• _Collected data_
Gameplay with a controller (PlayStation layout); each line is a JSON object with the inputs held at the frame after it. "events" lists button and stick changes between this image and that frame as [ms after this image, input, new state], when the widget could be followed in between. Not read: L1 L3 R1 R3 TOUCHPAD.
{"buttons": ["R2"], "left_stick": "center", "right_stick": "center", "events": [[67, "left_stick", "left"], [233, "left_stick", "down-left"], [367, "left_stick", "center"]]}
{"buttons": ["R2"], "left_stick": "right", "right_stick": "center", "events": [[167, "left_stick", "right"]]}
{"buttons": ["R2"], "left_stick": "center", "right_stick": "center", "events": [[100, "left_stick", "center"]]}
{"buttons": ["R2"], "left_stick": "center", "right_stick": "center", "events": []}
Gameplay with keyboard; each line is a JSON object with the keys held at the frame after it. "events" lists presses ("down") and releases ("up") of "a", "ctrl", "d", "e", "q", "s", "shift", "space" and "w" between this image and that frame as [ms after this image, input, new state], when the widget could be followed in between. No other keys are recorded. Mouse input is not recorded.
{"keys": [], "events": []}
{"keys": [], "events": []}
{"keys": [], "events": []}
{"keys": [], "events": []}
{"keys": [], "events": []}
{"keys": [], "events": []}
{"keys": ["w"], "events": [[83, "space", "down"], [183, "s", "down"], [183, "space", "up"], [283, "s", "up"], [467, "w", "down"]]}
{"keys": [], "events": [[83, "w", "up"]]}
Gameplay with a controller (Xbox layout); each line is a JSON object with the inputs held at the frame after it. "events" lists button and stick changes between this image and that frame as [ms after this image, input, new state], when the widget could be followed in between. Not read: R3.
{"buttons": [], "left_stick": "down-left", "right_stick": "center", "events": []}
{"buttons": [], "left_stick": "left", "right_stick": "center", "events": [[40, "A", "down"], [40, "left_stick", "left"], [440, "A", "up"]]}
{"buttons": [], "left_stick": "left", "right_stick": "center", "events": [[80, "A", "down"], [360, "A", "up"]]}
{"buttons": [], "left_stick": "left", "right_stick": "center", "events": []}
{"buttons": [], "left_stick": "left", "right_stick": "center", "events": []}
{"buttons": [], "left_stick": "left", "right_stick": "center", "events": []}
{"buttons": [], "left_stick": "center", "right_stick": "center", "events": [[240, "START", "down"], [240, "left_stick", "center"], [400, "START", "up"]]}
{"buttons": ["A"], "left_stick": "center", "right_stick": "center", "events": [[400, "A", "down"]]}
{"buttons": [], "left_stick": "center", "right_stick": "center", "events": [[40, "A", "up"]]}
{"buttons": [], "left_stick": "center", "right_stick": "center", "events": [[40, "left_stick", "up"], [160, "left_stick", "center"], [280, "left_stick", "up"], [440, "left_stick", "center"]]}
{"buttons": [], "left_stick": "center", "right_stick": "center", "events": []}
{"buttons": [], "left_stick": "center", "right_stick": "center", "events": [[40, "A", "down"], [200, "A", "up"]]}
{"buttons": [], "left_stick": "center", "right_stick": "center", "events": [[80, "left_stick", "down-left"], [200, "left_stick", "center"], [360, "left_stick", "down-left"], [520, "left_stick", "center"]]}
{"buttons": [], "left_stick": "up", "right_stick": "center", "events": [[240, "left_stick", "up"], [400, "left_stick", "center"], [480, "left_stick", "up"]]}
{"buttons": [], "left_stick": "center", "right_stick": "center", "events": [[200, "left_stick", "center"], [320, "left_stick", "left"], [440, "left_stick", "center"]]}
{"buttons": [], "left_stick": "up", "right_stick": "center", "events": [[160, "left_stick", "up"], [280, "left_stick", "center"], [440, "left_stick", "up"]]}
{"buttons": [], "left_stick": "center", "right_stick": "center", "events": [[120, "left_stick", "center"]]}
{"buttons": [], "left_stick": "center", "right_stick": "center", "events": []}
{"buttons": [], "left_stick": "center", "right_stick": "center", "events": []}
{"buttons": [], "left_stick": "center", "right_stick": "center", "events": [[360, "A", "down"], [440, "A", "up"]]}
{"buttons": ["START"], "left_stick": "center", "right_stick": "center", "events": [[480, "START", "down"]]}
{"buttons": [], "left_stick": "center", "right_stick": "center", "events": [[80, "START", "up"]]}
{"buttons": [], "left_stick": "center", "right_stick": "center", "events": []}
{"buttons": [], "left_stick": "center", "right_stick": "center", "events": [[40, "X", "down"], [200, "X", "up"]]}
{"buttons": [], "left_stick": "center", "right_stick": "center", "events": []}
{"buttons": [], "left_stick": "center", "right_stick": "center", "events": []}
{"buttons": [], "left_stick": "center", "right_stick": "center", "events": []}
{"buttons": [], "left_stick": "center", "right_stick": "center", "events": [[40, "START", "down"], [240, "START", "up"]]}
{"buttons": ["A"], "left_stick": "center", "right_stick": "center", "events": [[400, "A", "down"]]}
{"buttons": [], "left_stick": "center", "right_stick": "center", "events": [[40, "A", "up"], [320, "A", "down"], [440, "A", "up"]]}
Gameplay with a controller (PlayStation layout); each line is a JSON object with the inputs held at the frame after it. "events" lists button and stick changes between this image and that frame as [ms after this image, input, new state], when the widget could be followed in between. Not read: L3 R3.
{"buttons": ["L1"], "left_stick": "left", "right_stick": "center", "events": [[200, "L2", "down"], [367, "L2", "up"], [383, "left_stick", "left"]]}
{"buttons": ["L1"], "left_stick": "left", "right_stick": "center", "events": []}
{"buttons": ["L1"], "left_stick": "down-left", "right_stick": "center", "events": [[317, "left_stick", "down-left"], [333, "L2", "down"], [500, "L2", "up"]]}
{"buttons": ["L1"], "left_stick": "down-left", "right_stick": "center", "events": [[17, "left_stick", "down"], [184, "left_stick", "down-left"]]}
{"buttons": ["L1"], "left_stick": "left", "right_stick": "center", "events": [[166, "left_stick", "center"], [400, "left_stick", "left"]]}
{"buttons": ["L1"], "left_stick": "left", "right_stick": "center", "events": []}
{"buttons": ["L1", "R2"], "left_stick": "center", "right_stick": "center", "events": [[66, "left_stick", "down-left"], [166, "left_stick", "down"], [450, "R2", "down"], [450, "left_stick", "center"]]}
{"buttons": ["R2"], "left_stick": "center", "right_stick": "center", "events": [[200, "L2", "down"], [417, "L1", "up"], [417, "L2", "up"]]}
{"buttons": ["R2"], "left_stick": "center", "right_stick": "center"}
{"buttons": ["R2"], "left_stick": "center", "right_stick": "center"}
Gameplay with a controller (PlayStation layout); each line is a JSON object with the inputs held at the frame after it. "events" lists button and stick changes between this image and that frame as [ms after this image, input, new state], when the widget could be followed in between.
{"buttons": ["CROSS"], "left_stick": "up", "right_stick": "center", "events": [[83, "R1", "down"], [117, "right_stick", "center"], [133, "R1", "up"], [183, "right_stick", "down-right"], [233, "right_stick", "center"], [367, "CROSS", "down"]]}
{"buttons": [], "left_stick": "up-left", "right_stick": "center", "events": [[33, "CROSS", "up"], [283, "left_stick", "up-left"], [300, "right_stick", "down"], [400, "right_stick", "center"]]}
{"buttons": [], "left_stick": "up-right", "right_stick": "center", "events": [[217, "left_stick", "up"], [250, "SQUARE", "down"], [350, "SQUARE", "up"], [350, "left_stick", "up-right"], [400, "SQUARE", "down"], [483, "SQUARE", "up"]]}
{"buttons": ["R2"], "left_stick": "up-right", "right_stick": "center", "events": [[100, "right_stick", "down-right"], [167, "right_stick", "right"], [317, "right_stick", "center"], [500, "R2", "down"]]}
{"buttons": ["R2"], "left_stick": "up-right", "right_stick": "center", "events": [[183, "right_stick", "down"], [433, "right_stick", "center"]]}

• _Task_
A faithful copy of all the records is required.

• _Answer space_
Gameplay with a controller (PlayStation layout); each line is a JSON object with the inputs held at the frame after it. "events" lists button and stick changes between this image and that frame as [ms after this image, input, new state], when the widget could be followed in between. Not read: L1 L3 R1 R3 TOUCHPAD.
{"buttons": ["R2"], "left_stick": "center", "right_stick": "center", "events": [[67, "left_stick", "left"], [233, "left_stick", "down-left"], [367, "left_stick", "center"]]}
{"buttons": ["R2"], "left_stick": "right", "right_stick": "center", "events": [[167, "left_stick", "right"]]}
{"buttons": ["R2"], "left_stick": "center", "right_stick": "center", "events": [[100, "left_stick", "center"]]}
{"buttons": ["R2"], "left_stick": "center", "right_stick": "center", "events": []}
Gameplay with keyboard; each line is a JSON object with the keys held at the frame after it. "events" lists presses ("down") and releases ("up") of "a", "ctrl", "d", "e", "q", "s", "shift", "space" and "w" between this image and that frame as [ms after this image, input, new state], when the widget could be followed in between. No other keys are recorded. Mouse input is not recorded.
{"keys": [], "events": []}
{"keys": [], "events": []}
{"keys": [], "events": []}
{"keys": [], "events": []}
{"keys": [], "events": []}
{"keys": [], "events": []}
{"keys": ["w"], "events": [[83, "space", "down"], [183, "s", "down"], [183, "space", "up"], [283, "s", "up"], [467, "w", "down"]]}
{"keys": [], "events": [[83, "w", "up"]]}
Gameplay with a controller (Xbox layout); each line is a JSON object with the inputs held at the frame after it. "events" lists button and stick changes between this image and that frame as [ms after this image, input, new state], when the widget could be followed in between. Not read: R3.
{"buttons": [], "left_stick": "down-left", "right_stick": "center", "events": []}
{"buttons": [], "left_stick": "left", "right_stick": "center", "events": [[40, "A", "down"], [40, "left_stick", "left"], [440, "A", "up"]]}
{"buttons": [], "left_stick": "left", "right_stick": "center", "events": [[80, "A", "down"], [360, "A", "up"]]}
{"buttons": [], "left_stick": "left", "right_stick": "center", "events": []}
{"buttons": [], "left_stick": "left", "right_stick": "center", "events": []}
{"buttons": [], "left_stick": "left", "right_stick": "center", "events": []}
{"buttons": [], "left_stick": "center", "right_stick": "center", "events": [[240, "START", "down"], [240, "left_stick", "center"], [400, "START", "up"]]}
{"buttons": ["A"], "left_stick": "center", "right_stick": "center", "events": [[400, "A", "down"]]}
{"buttons": [], "left_stick": "center", "right_stick": "center", "events": [[40, "A", "up"]]}
{"buttons": [], "left_stick": "center", "right_stick": "center", "events": [[40, "left_stick", "up"], [160, "left_stick", "center"], [280, "left_stick", "up"], [440, "left_stick", "center"]]}
{"buttons": [], "left_stick": "center", "right_stick": "center", "events": []}
{"buttons": [], "left_stick": "center", "right_stick": "center", "events": [[40, "A", "down"], [200, "A", "up"]]}
{"buttons": [], "left_stick": "center", "right_stick": "center", "events": [[80, "left_stick", "down-left"], [200, "left_stick", "center"], [360, "left_stick", "down-left"], [520, "left_stick", "center"]]}
{"buttons": [], "left_stick": "up", "right_stick": "center", "events": [[240, "left_stick", "up"], [400, "left_stick", "center"], [480, "left_stick", "up"]]}
{"buttons": [], "left_stick": "center", "right_stick": "center", "events": [[200, "left_stick", "center"], [320, "left_stick", "left"], [440, "left_stick", "center"]]}
{"buttons": [], "left_stick": "up", "right_stick": "center", "events": [[160, "left_stick", "up"], [280, "left_stick", "center"], [440, "left_stick", "up"]]}
{"buttons": [], "left_stick": "center", "right_stick": "center", "events": [[120, "left_stick", "center"]]}
{"buttons": [], "left_stick": "center", "right_stick": "center", "events": []}
{"buttons": [], "left_stick": "center", "right_stick": "center", "events": []}
{"buttons": [], "left_stick": "center", "right_stick": "center", "events": [[360, "A", "down"], [440, "A", "up"]]}
{"buttons": ["START"], "left_stick": "center", "right_stick": "center", "events": [[480, "START", "down"]]}
{"buttons": [], "left_stick": "center", "right_stick": "center", "events": [[80, "START", "up"]]}
{"buttons": [], "left_stick": "center", "right_stick": "center", "events": []}
{"buttons": [], "left_stick": "center", "right_stick": "center", "events": [[40, "X", "down"], [200, "X", "up"]]}
{"buttons": [], "left_stick": "center", "right_stick": "center", "events": []}
{"buttons": [], "left_stick": "center", "right_stick": "center", "events": []}
{"buttons": [], "left_stick": "center", "right_stick": "center", "events": []}
{"buttons": [], "left_stick": "center", "right_stick": "center", "events": [[40, "START", "down"], [240, "START", "up"]]}
{"buttons": ["A"], "left_stick": "center", "right_stick": "center", "events": [[400, "A", "down"]]}
{"buttons": [], "left_stick": "center", "right_stick": "center", "events": [[40, "A", "up"], [320, "A", "down"], [440, "A", "up"]]}
Gameplay with a controller (PlayStation layout); each line is a JSON object with the inputs held at the frame after it. "events" lists button and stick changes between this image and that frame as [ms after this image, input, new state], when the widget could be followed in between. Not read: L3 R3.
{"buttons": ["L1"], "left_stick": "left", "right_stick": "center", "events": [[200, "L2", "down"], [367, "L2", "up"], [383, "left_stick", "left"]]}
{"buttons": ["L1"], "left_stick": "left", "right_stick": "center", "events": []}
{"buttons": ["L1"], "left_stick": "down-left", "right_stick": "center", "events": [[317, "left_stick", "down-left"], [333, "L2", "down"], [500, "L2", "up"]]}
{"buttons": ["L1"], "left_stick": "down-left", "right_stick": "center", "events": [[17, "left_stick", "down"], [184, "left_stick", "down-left"]]}
{"buttons": ["L1"], "left_stick": "left", "right_stick": "center", "events": [[166, "left_stick", "center"], [400, "left_stick", "left"]]}
{"buttons": ["L1"], "left_stick": "left", "right_stick": "center", "events": []}
{"buttons": ["L1", "R2"], "left_stick": "center", "right_stick": "center", "events": [[66, "left_stick", "down-left"], [166, "left_stick", "down"], [450, "R2", "down"], [450, "left_stick", "center"]]}
{"buttons": ["R2"], "left_stick": "center", "right_stick": "center", "events": [[200, "L2", "down"], [417, "L1", "up"], [417, "L2", "up"]]}
{"buttons": ["R2"], "left_stick": "center", "right_stick": "center"}
{"buttons": ["R2"], "left_stick": "center", "right_stick": "center"}
Gameplay with a controller (PlayStation layout); each line is a JSON object with the inputs held at the frame after it. "events" lists button and stick changes between this image and that frame as [ms after this image, input, new state], when the widget could be followed in between.
{"buttons": ["CROSS"], "left_stick": "up", "right_stick": "center", "events": [[83, "R1", "down"], [117, "right_stick", "center"], [133, "R1", "up"], [183, "right_stick", "down-right"], [233, "right_stick", "center"], [367, "CROSS", "down"]]}
{"buttons": [], "left_stick": "up-left", "right_stick": "center", "events": [[33, "CROSS", "up"], [283, "left_stick", "up-left"], [300, "right_stick", "down"], [400, "right_stick", "center"]]}
{"buttons": [], "left_stick": "up-right", "right_stick": "center", "events": [[217, "left_stick", "up"], [250, "SQUARE", "down"], [350, "SQUARE", "up"], [350, "left_stick", "up-right"], [400, "SQUARE", "down"], [483, "SQUARE", "up"]]}
{"buttons": ["R2"], "left_stick": "up-right", "right_stick": "center", "events": [[100, "right_stick", "down-right"], [167, "right_stick", "right"], [317, "right_stick", "center"], [500, "R2", "down"]]}
{"buttons": ["R2"], "left_stick": "up-right", "right_stick": "center", "events": [[183, "right_stick", "down"], [433, "right_stick", "center"]]}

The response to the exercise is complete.